I Never Dream Otherwise Than Awake, 2006

Limited edition 1/1 + 1 artist’s proof
12 audio files on CD-Rom, 8 structures with 12 loudspeakers, 30 lengths of silver electric cords, 21 fluorescent small rulers with blue tubes, various audiovisual equipments.
Gift of the Société des Amis du Mus


Excerpts from the interview conducted by Bénédicte Ramade, published in Emmanuel Lagarrigue, In Other worlds we would have been in love, Sémiose éditions, Paris, 2007

 

Bénédicte Ramade: In I never dream otherwise than awake, did the colour give quite a different shift to the work?

Emmanuel Lagarrigue: It was almost the opposite since the blue worked as an absolute horizon. The colour came out of fluorescent tubes placed 5cm from the floor which encompassed all the space in which we were moving. The lighting – and the sound – worked like a perpetual line of horizon. If you looked at one of the structures hanging from the ceiling, it was impossible to disregard the whole. The structures were very insubstantial visually, and so the blue went through them and disturbed them, a luminous horizon in the background. In I never dream otherwise than awake, the sound works a bit like in This isn't just in your mind. The musical part gives a general colouring and comes from everywhere in the space. But it “penetrates” the voices more, musically and physically.

B.R.: Does the sound shape the space?

E.L.: I see it more and more as a form of sculpture. The sound models the space, in the sense of modelling in sculpture. You can see it more strongly in the latest pieces because they work on larger scales. it was the sound which vibrated this life also has this quality for me. There's a difference compared with some other pieces, which are very light and crystal-like, on the level of the sound itself, it's very light, almost imperceptible. I also want to use the power of sound differently from now on.

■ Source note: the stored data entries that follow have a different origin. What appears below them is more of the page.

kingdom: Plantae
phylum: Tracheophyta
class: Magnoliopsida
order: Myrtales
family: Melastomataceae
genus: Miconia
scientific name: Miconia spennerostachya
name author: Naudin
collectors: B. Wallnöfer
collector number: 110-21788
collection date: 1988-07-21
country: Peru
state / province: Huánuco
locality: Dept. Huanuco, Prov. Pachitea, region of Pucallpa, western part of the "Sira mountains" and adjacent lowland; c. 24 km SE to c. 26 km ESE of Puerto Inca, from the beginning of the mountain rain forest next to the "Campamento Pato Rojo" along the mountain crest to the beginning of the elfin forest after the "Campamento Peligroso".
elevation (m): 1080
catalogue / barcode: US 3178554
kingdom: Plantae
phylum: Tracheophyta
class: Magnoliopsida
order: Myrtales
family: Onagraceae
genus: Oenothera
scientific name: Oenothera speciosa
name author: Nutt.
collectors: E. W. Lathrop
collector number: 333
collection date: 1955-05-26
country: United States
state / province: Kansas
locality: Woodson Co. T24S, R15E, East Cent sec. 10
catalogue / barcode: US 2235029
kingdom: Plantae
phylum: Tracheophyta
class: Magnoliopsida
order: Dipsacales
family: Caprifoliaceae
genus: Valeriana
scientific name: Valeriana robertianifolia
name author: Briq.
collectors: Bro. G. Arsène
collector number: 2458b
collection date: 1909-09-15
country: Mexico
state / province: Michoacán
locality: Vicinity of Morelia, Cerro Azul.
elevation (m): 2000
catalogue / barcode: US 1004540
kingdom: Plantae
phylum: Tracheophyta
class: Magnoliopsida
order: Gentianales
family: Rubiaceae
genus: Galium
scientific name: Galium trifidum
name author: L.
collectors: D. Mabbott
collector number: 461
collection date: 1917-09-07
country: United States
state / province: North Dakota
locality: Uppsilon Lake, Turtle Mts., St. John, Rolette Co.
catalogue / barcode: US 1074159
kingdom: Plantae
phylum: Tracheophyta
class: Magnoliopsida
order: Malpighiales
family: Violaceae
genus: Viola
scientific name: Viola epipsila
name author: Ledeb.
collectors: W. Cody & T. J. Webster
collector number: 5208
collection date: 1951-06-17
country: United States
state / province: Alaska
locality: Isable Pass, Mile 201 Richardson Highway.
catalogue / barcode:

B.R.: In I never dream otherwise than awake, the working process was very different because you didn't use prefabricated or film sources – did you start off with specific prerequisites?

E.L.: I really wanted and needed to reincorporate human exchanges in the construction of a piece. I wanted to approach differently all the questions I ask myself about the intimate, about the construction of relations with the other, I needed to reincorporate a more direct dimension. I asked people around me if they'd let me record them while they were humming songs of their choice. The material was confided to me – the word 'confidence' is really the word here – with the freedom to do what I wanted with it. For each song, I cut up what had been hummed into several pieces and then rearranged them. Next I composed little bits of melody for each one, with no relation to the hummed songs, as if they had been cut up too.

B.R.: Did you make sure the songs couldn't be identified?

E.L.: I wanted to avoid the karaoke aspect, even if you can of course sometimes recognise a song …

B.R.: …like with the extracts of films?

E.L.: Yes, but very fleetingly. As soon as it became too recognisable, I managed to cut it so that you couldn't sing along. The fragments of voices and music are blended into the space with the soundtrack heard on the edges. It was important that the soundtrack should come from everywhere, like the blue light, thanks to a system that prevents you from identifying its source. We generally listen to music or sounds from one or two fixed points at the most, the TV or speakers. We have perceptive habits that are well rooted and hardly conscious. In many pieces and installations that I've done, I've worked on different ways to play them, from the floor or the ceiling, grouped together or otherwise, highly localised or otherwise. The way we perceive and react to sound is very different depending on our physical perception, which is quite logical. And that can be used to help the subject and the ambition of a particular piece.